The system according to claim 6, wherein the conversion process includes an affine transformation.

The extraction means extracts a plurality of feature portions in the plurality of images, and extracts pixels having a coordinate change within a predetermined period within a predetermined range as motion points from the plurality of feature portions. The system according to any one of 7.

The correction means
A base face model generation means for generating a base face model of the subject's face,
A jaw movement face model generation means for generating a jaw movement face model of the subject by reflecting the face of the subject in the plurality of images in the base face model is provided.
The system according to claim 1, wherein the correction means corrects the coordinate system by correcting the coordinate system of the jaw movement face model based on the coordinate system of the base face model.

The system according to claim 9, wherein the extraction means extracts motion points in the jaw motion face model or the base face model.

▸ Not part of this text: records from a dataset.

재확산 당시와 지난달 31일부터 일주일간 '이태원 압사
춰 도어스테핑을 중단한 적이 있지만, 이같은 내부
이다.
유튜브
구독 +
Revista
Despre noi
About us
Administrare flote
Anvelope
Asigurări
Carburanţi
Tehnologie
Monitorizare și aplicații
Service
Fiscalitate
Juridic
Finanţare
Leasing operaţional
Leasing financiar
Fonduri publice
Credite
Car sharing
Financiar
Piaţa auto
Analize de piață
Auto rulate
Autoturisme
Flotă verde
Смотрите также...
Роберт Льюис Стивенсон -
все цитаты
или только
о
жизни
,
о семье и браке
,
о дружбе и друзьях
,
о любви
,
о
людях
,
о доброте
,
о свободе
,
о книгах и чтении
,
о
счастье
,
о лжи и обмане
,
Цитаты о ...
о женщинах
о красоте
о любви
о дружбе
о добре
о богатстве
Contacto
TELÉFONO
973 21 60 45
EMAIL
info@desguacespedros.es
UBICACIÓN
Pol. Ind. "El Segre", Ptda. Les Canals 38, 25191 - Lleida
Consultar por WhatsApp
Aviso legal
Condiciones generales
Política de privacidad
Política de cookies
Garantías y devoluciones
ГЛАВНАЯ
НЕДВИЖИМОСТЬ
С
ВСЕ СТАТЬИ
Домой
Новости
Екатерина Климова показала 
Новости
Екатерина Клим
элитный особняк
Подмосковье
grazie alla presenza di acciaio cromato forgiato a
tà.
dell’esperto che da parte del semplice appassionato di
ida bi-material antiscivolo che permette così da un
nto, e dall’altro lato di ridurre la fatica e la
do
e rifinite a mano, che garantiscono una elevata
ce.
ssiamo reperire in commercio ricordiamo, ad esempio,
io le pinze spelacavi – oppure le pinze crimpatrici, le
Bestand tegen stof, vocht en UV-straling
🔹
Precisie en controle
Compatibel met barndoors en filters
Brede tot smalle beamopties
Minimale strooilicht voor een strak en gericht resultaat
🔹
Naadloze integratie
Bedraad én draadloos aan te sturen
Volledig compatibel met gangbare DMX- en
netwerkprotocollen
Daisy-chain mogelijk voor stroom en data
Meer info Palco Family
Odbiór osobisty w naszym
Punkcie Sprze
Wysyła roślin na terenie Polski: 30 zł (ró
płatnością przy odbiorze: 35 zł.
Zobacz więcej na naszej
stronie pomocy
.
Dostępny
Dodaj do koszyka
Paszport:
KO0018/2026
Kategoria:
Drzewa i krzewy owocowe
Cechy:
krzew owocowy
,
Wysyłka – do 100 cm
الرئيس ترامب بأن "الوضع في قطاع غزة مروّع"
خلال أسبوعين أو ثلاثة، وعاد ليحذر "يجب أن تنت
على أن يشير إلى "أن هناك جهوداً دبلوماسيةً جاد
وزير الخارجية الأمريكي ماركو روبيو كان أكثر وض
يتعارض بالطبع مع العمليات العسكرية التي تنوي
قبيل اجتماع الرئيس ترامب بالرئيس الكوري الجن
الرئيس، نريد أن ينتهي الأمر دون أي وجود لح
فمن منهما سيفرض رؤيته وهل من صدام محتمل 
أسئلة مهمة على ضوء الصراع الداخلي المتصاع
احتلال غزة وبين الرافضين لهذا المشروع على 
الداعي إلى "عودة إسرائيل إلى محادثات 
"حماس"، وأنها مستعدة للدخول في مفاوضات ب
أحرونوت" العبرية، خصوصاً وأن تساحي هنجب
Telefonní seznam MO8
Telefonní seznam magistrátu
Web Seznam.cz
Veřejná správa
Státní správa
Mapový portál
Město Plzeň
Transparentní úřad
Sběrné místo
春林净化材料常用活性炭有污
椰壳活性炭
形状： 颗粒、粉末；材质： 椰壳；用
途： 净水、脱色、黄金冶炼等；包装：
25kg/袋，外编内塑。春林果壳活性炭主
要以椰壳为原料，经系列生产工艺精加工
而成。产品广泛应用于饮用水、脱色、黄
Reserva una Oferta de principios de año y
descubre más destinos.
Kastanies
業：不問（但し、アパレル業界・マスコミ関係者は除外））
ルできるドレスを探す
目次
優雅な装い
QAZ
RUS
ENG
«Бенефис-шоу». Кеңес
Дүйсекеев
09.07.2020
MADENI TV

The system according to any one of claims 1 to 10, further comprising an evaluation means for generating jaw movement evaluation information indicating the evaluation of the jaw movement of the subject based on at least the generated movement point trajectory information.

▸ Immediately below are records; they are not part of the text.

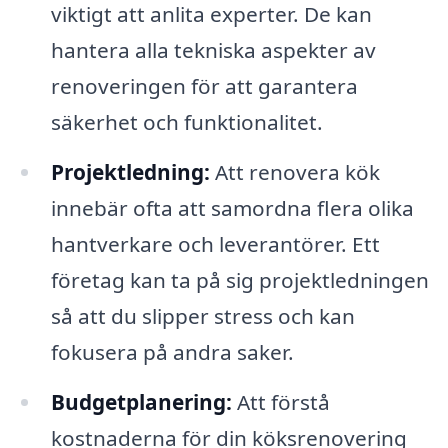
viktigt att anlita experter. De kan
hantera alla tekniska aspekter av
renoveringen för att garantera
säkerhet och funktionalitet.
Projektledning:
Att renovera kök
innebär ofta att samordna flera olika
hantverkare och leverantörer. Ett
företag kan ta på sig projektledningen
så att du slipper stress och kan
fokusera på andra saker.
Budgetplanering:
Att förstå
kostnaderna för din köksrenovering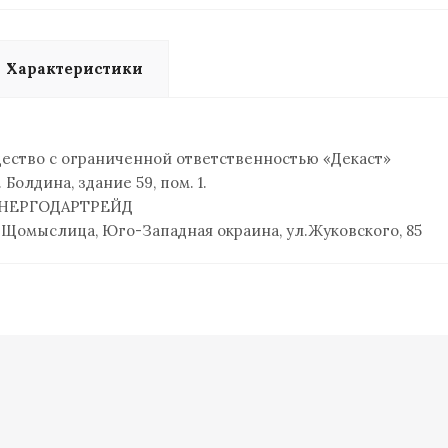
Характеристики
ство с ограниченной ответственностью «Декаст»
. Болдина, здание 59, пом. 1.
НЕРГОДАРТРЕЙД
 Щомыслица, Юго-Западная окраина, ул.Жуковского, 85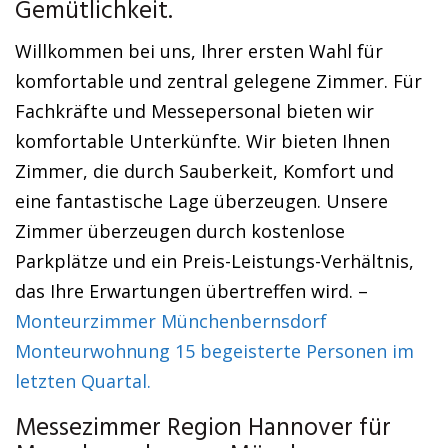
Gemütlichkeit.
Willkommen bei uns, Ihrer ersten Wahl für
komfortable und zentral gelegene Zimmer. Für
Fachkräfte und Messepersonal bieten wir
komfortable Unterkünfte. Wir bieten Ihnen
Zimmer, die durch Sauberkeit, Komfort und
eine fantastische Lage überzeugen. Unsere
Zimmer überzeugen durch kostenlose
Parkplätze und ein Preis-Leistungs-Verhältnis,
das Ihre Erwartungen übertreffen wird. –
Monteurzimmer Münchenbernsdorf
Monteurwohnung 15 begeisterte Personen im
letzten Quartal.
Messezimmer Region Hannover für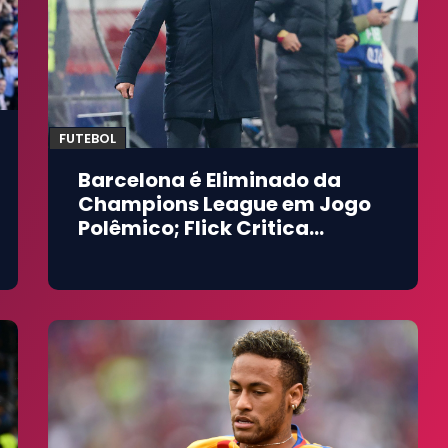
FUTEBOL
Barcelona é Eliminado da
Champions League em Jogo
Polêmico; Flick Critica
Arbitragem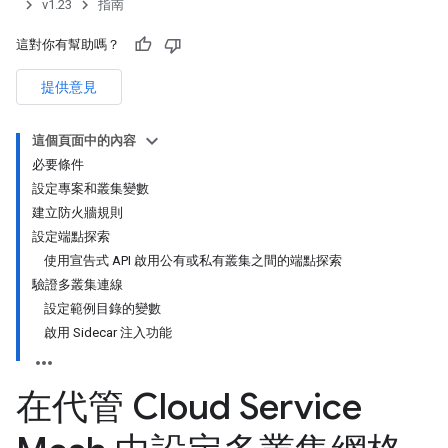
v1.23
指南
這對你有幫助嗎？
提供意見
這個頁面中的內容
必要條件
設定專案和叢集變數
建立防火牆規則
設定端點探索
使用宣告式 API 啟用公有或私有叢集之間的端點探索
驗證多叢集連線
設定範例目錄的變數
啟用 Sidecar 注入功能
在代管 Cloud Service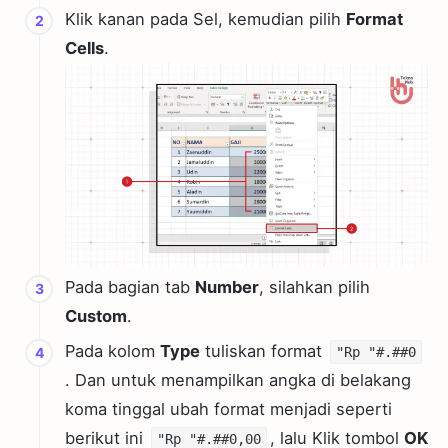
Klik kanan pada Sel, kemudian pilih
Format
Cells
.
Pada bagian tab
Number
, silahkan pilih
Custom
.
Pada kolom
Type
tuliskan format
"Rp "#.##0
. Dan untuk menampilkan angka di belakang
koma tinggal ubah format menjadi seperti
berikut ini
, lalu Klik tombol
OK
"Rp "#.##0,00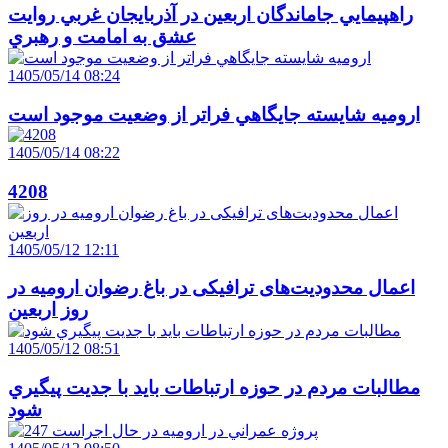
راهپيمايي جاماندگان اربعين در آذربايجان غربي روايت
عشق به امامت و رهبري
1405/05/14 08:24
اروميه شايسته جايگاهي فراتر از وضعيت موجود است
1405/05/14 08:22
4208
1405/05/12 12:11
اعمال محدودیت‌های ترافیکی در باغ رضوان ارومیه در
روز اربعین
1405/05/12 08:51
مطالبات مردم در حوزه ارتباطات بايد با جديت پيگيري
شود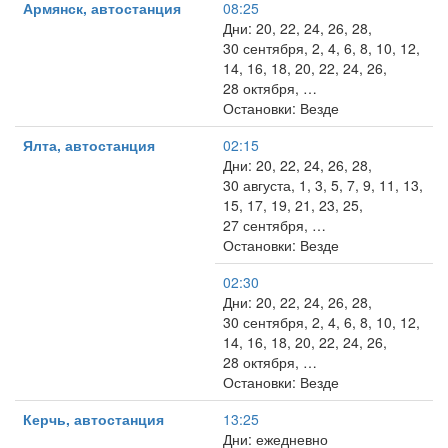
Армянск, автостанция
08:25
Дни: 20, 22, 24, 26, 28,
30 сентября, 2, 4, 6, 8, 10, 12,
14, 16, 18, 20, 22, 24, 26,
28 октября, …
Остановки: Везде
Ялта, автостанция
02:15
Дни: 20, 22, 24, 26, 28,
30 августа, 1, 3, 5, 7, 9, 11, 13,
15, 17, 19, 21, 23, 25,
27 сентября, …
Остановки: Везде
02:30
Дни: 20, 22, 24, 26, 28,
30 сентября, 2, 4, 6, 8, 10, 12,
14, 16, 18, 20, 22, 24, 26,
28 октября, …
Остановки: Везде
Керчь, автостанция
13:25
Дни: ежедневно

Further equipped with a gauge point configured to be placed in the mandibular region of the subject.
The system according to any one of claims 1, 5 to 11, wherein the extraction means extracts the reference point in the plurality of images as a motion point.

Further equipped with a gauge point configured to be placed in the mandibular region of the subject.
The system according to any one of claims 2 to 4, wherein the extraction means extracts the reference point in the plurality of images as a motion point.

Further comprising a reference point configured to be placed in the upper facial area of the subject.
The system according to claim 13, wherein the second extraction means extracts the reference point in the plurality of images as a fixed point.

The system according to any one of claims 12 to 14, wherein the reference point is configured to represent a specific point on the reference point.

A program for measuring jaw movement, wherein the program is executed in a system including a processor unit, and the program is
It is to acquire a plurality of consecutive images of the subject's face during jaw movement, and the plurality of images include an image in which the subject's face is tilted, and the subject's face is included. The subject's face in the tilted image is tilted with respect to the subject's face in at least one of the plurality of images.
The correction is at least correcting the coordinate system of the subject's face, which means that the coordinate system of the subject's face matches in each of the plurality of images including the image in which the subject's face is tilted. As such, including correcting the coordinate system of the subject's face, and
Extracting at least the motion points in the mandibular region of the face and
A program for causing the processor unit to perform a process including at least generating motion point trajectory information indicating the trajectory of the motion point by tracking the motion point.

A method for measuring jaw movement,
It is to acquire a plurality of consecutive images of the subject's face during jaw movement, and the plurality of images include an image in which the subject's face is tilted, and the subject's face is included. The subject's face in the tilted image is tilted with respect to the subject's face in at least one of the plurality of images.
The correction is at least correcting the coordinate system of the subject's face, which means that the coordinate system of the subject's face matches in each of the plurality of images including the image in which the subject's face is tilted. As such, including correcting the coordinate system of the subject's face, and
Extracting at least the motion points in the mandibular region of the face and
A method comprising tracking the motion point to at least generate motion point trajectory information indicating the trajectory of the motion point.